ATLANTA FALCONS 31, CAROLINA PANTHERS 10: The Falcons made like BTO and took care of business.
SAN FRANCISCO 49ERS 40, SEATTLE SEAHAWKS 21: The Niners team many of us thought we were going to see in 2010 showed up and pasted a division foe at the ‘Stick. Why are they so incapable of playing like this from week to week? I’ve said it many times- consistency is the difference between garbage and greatness in the NFL. Speaking of which, Seahawks…you go to the garbage pile this week. Not the first time, not the last in 2010. Somehow, the ‘Hawks are still tied with the Rams for first place in the sorry NFC West at 6-7. Gross.
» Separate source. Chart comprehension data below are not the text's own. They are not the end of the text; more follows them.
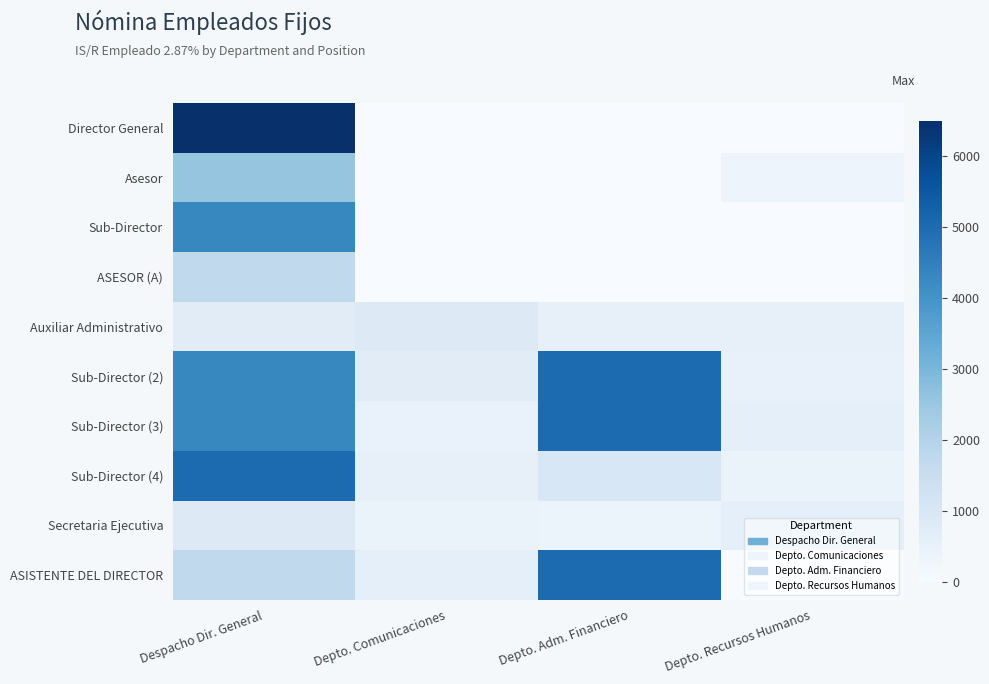

List the series in order of their peak value, lowest first.

Auxiliar Administrativo, Secretaria Ejecutiva, ASESOR (A), Asesor, Sub-Director, Sub-Director (2), Sub-Director (3), Sub-Director (4), ASISTENTE DEL DIRECTOR, Director General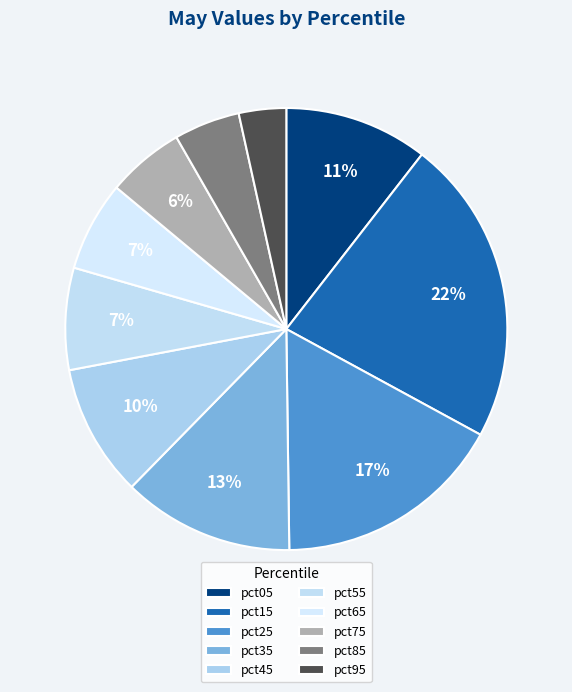

To the nearest percent, what portion does pct05 represent?

11%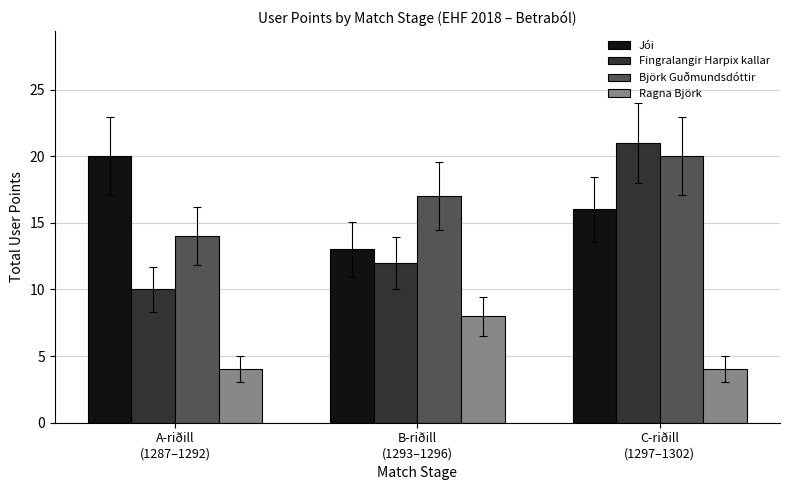

How many Björk Guðmundsdóttir values are between 14 and 20?

3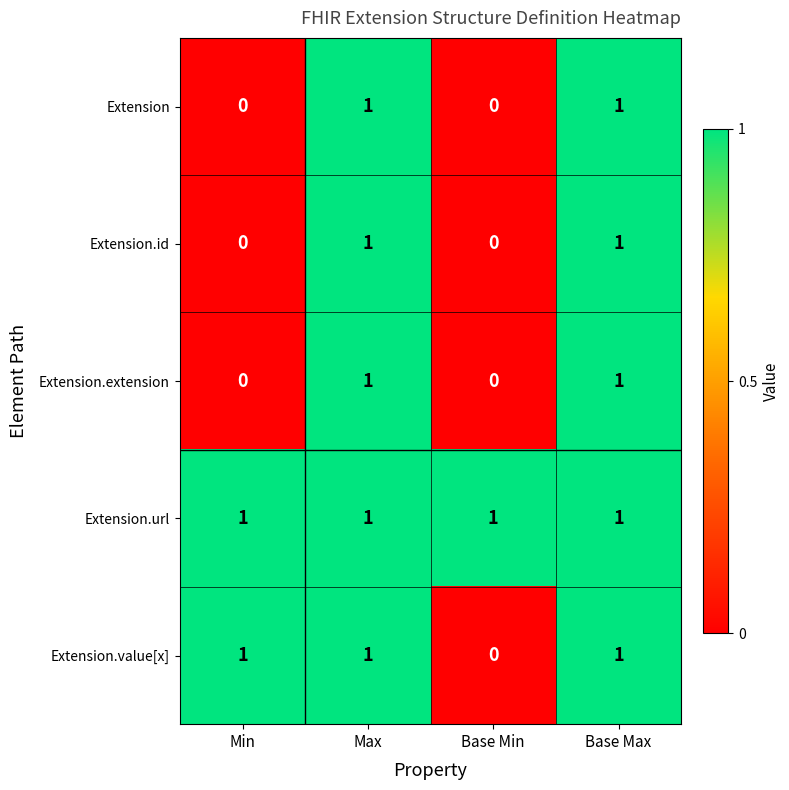

How many categories are shown in the chart?

4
NEW ORLEANS SAINTS 31, ST. LOUIS RAMS 13: About what I thought. Sam Bradford moved the Rams decently, but made a couple of big mistakes, including a 96-yard pick six by Malcom Jenkins, who baited the rookie into making a throw outside the left seam just a second too late, snatched it, and took it to The House. Meanwhile, don’t look now, but the Saints are 10-3, and you’re only not noticing because the Falcons are 11-2. New Orleans never trailed and won their sixth straight. They’re getting healthy at the right time, are starting to make more plays on defense, and are a threat to win it all once again.
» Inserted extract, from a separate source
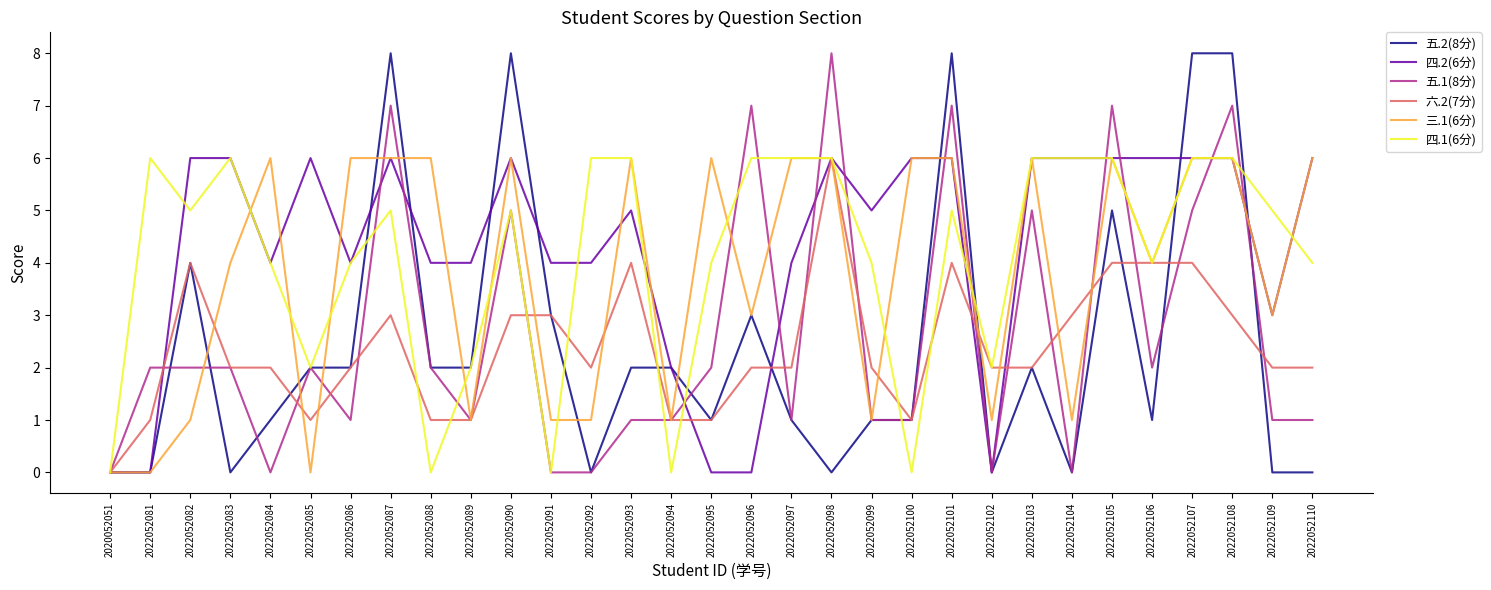

What is the difference between the highest and lowest values at 2022052086?

5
ARIZONA CARDINALS 43, DENVER BRONCOS 13: I have literally no idea why Kyle Orton was still in this game in the second half, because the Broncos certainly weren’t. Cardinals rookie QB John Skelton didn’t put up any numbers, but then he didn’t have to, did he? He did, however, look relatively poised and kept the offense moving. He even got the ball to Larry Fitzgerald 6 times for 72 yards, something Derek Anderson and Max Hall had struggled at times to do. Tim Hightower had a big game statistically, but much of it was in garbage time as the Cardinals defense just confounded the Donkeys (hey, you’re 3-10. Wear it.) all afternoon. Wouldn’t it be funny if the new Broncos coach, whomever he turns out to be, wanted to draft Cam Newton?
Enjoy the Monday Night doubleheader. Oh, and Minnesota: it was a lovely 80 degrees and crystal clear here in SoCal today. Think Zygi noticed as he was mentally noting how much it would cost to put a new baggy on that dinosaur? I bet he did.